Условие задания: Продолжите очерк о доме Сони Мармеладовой, начав сразу после его последней фразы.

Исходный текст:
┄┄┄┄┄┄┄┄┄┄

“Pro et contra”: Встреча двух отверженных — убийцы и блудницы

Раскольникова заставило прийти к Соне предчувствие. Оно возникло сразу, как только начал рассказывать Мармеладов о своей старшей дочери, которая, во спасение его семьи, живет по «желтому билету». Предчувствие заключалось в том, что Соня – тот единственный человек, к которому непременно надо будет пойти.

Чтобы его пожалели? Выслушали его?
И он пошёл…

ПЕТЕРБУРГ ДОСТОЕВСКОГО. Екатерининский канал, с отражением «Дома Сони» в его водах…
Это дом № 73 по набережной Екатерининского канала и № 13 по Казначейской улице (тогда — Малая Мещанская).

В квартиру Сони не попасть, возможно, что её и не было,
просто на Достоевского большое впечатление произвёл
дом с тупым углом, квартиру он сам «запроектировал»…

«Стараясь не глядеть на нее, он поскорее прошел в комнату. Это была большая комната, но чрезвычайно низкая. В стене справа и слева – две запертые двери. Походила как будто на
сарай, имела вид весьма неправильного четырехугольника, и это придавало ей что-то уродливое. Стена с тремя окнами, выходившая на канаву, перерезывала комнату как-то вкось, отчего один угол, ужасно острый, убегал куда-то вглубь, так что его, при слабом освещении, даже и разглядеть нельзя было хорошенько; другой же угол был уже слишком безобразно тупой. Во всей этой большой комнате почти совсем не было мебели, бедность была видимая; даже у кровати не было занавесок».

ПЕТЕРБУРГ ДОСТОЕВСКОГО. Екатерининский канал, с отражением «Дома Сони» в его водах…
Дом имеет характерный «безобразный» тупой угол — один из отличительных признаков дома Сони Мармеладовой в романе.

«Каков проектировщик!» — не хотите ли восхититься?..

┄┄┄┄┄┄┄┄┄┄

Предоставленные данные:

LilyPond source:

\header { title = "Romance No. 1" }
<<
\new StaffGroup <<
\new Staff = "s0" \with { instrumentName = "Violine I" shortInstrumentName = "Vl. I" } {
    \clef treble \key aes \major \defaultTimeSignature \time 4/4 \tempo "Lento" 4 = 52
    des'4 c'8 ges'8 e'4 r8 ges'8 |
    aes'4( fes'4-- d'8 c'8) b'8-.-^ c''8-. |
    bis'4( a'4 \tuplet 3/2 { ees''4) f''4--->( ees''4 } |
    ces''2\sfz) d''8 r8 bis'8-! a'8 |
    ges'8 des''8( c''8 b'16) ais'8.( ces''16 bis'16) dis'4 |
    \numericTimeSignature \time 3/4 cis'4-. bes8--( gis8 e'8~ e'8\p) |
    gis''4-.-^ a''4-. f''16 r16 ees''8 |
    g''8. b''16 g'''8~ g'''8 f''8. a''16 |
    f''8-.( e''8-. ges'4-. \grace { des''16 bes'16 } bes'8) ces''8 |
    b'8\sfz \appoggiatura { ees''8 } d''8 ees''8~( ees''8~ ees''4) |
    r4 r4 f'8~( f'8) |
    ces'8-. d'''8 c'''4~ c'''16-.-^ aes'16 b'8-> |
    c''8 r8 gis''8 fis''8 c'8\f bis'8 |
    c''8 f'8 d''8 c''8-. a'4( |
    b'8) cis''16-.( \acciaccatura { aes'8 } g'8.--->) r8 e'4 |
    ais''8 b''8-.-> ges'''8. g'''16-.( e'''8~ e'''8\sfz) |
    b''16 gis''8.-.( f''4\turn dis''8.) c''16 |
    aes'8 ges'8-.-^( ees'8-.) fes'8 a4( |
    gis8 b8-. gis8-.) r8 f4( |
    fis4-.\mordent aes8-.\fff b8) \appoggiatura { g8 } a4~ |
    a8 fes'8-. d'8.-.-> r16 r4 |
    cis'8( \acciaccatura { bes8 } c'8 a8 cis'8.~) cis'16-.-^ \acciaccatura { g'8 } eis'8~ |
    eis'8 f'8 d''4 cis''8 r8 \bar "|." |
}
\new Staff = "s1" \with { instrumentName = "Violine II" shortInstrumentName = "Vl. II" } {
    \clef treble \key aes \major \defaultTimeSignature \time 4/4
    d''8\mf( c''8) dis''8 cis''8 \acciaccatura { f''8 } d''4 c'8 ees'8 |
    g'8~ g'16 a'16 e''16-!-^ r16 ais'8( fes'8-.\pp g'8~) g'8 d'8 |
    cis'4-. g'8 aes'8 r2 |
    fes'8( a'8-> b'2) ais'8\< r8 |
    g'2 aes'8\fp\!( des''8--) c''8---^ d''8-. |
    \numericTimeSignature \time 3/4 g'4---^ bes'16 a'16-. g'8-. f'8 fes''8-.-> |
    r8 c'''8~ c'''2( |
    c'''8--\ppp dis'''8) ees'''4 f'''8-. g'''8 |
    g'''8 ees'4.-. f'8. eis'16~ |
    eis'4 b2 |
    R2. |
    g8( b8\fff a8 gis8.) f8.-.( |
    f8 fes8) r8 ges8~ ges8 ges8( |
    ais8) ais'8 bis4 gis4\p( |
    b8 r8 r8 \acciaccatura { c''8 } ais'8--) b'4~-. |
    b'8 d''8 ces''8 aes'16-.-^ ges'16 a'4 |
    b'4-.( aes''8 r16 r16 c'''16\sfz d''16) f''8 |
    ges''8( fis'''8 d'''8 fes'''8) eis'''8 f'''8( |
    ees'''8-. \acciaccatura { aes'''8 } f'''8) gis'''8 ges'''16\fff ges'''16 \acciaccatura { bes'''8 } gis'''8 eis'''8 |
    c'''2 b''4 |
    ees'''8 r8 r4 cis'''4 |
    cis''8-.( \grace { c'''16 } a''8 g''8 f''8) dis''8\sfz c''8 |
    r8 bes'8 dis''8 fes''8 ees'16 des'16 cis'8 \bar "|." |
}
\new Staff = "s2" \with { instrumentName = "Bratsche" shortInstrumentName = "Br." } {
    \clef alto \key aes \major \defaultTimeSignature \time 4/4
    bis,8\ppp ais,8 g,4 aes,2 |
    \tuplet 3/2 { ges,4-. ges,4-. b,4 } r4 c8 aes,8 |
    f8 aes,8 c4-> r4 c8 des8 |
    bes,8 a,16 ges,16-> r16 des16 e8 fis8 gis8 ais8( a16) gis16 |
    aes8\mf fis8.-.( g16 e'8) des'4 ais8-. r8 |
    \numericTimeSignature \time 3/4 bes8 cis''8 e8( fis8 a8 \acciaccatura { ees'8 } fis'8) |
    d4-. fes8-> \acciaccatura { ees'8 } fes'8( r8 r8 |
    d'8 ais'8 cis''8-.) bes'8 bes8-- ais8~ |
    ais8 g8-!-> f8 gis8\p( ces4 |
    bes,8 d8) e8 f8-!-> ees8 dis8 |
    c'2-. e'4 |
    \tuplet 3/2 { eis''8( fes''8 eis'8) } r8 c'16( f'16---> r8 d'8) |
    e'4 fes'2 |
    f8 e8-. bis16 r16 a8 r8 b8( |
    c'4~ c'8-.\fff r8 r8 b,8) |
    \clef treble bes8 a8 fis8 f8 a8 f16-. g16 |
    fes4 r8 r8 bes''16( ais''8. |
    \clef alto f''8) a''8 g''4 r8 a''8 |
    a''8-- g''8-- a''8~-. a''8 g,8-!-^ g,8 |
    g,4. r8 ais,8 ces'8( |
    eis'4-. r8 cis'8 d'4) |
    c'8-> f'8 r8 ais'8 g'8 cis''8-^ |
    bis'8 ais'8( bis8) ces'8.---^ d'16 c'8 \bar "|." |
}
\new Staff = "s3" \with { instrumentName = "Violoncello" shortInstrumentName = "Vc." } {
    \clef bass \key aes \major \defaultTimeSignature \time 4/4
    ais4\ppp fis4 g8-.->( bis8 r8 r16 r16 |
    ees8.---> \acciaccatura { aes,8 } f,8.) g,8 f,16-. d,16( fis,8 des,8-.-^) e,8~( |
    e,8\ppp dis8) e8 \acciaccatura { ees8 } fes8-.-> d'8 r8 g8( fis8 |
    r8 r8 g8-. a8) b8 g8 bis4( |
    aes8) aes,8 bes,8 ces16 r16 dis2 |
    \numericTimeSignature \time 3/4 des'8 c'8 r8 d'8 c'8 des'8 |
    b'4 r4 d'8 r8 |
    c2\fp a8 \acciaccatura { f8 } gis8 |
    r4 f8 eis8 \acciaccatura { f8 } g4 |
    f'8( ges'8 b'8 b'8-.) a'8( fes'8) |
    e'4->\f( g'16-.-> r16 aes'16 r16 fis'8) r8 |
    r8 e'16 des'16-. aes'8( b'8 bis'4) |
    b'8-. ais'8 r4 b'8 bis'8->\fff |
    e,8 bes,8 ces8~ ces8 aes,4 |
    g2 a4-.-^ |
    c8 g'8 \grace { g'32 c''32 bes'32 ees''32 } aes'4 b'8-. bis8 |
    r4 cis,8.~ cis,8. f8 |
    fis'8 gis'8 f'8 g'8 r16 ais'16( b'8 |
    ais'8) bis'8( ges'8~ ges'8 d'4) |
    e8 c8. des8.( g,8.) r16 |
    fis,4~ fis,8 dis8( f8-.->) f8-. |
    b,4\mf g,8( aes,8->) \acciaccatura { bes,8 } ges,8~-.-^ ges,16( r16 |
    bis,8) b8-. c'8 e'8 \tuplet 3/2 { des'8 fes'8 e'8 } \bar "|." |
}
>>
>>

┄┄┄┄┄┄┄┄┄┄

Ответ на задание:
Четырехугольным будет «Рай небесный», что «грядет вскоре». Здесь – «неправильный четырехугольник»: уродина. В нем обречена вести свою жизнь «вечная Соня», что происходит из того исключительного рода людей, на «ненасытимом сострадании» которых стоит Мир. Комната Сони – страшный знак, предупреждающий, что в нынешнем Прекрасном граде не нужна доброта: человек должен страдать, так как именно в страдании смысл его жизни: обездоленной, убогой, неотмолимой…

Комната Сони утверждает эту чудовищную истину с помощью острого угла, что «убегал куда-то вглубь», в результате чего возникала перспектива – направление, что зрительно должно куда-то вести, к какой-то цели, в данном случае, к какому-то выходу из создавшейся ситуации. Какой выход может быть у Сони? По Раскольникову, «ей три дороги – броситься в канаву, попасть в сумасшедший дом, броситься в разврат, одурманивающий ум и окаменяющий сердце. От канавы ее удерживает мысль о грехе. Сидеть над погибелью, над смрадной ямою, в которую ее уже втягивает – разве это не признаки помешательства?»

ПЕТЕРБУРГ ДОСТОЕВСКОГО. Екатерининский канал,
с отражением «Дома Сони» в его водах…

Да, наличие перспективы в комнате Сони –
нечто мнимое, страшный обман, дьявольская насмешка.
На самом деле никакого выхода нет и не может быть.
На самом деле есть утолщение кирпичной кладки,
о которую можно биться в отчаянии головой…
Или, как в рассказе Кафки, войти в кирпичную стену
и почувствовать, как останавливается движение крови,
как умирает живая плоть, превращаясь в камень.
Уродливая комната Сони – что торжество Зла, уверенного:
погибнет ангельски чистая душа, погибнет зазря,
ибо те условия, в которые она поставлена, неумолимы,
значит, последствия неотвратимы.

И еще… Походила Сонина комната на «сарай»,
что появится в самом конце романа там – на каторге,
где Раскольников будет избывать наказание.
Значит, Сонина комната – пространственная вибрация,
где сведены воедино три времени в жизни героев:
Прошлое – Настоящее – Будущее, что будет,
если в Настоящем они сделают Должный шаг.

Д. А. Шмаринов. «Раскольников в комнате у Сони».

Соня рассказывала Раскольникову о своей жизни, и в рассказе этом били ключом два чувства: вера в Бога, который ее защищает и защищать будет впредь, и «ненасытимое сострадание», светящееся в чертах ее лица. Вдруг он весь быстро наклонился и, припав к полу, поцеловал ее ногу. Соня в ужасе от него отшатнулась. «Я не тебе поклонился, я всему страданию человеческому поклонился»…

Что это – в нем жалость к людям ожила?

Д. А. Шмаринов. «Соня Мармеладова».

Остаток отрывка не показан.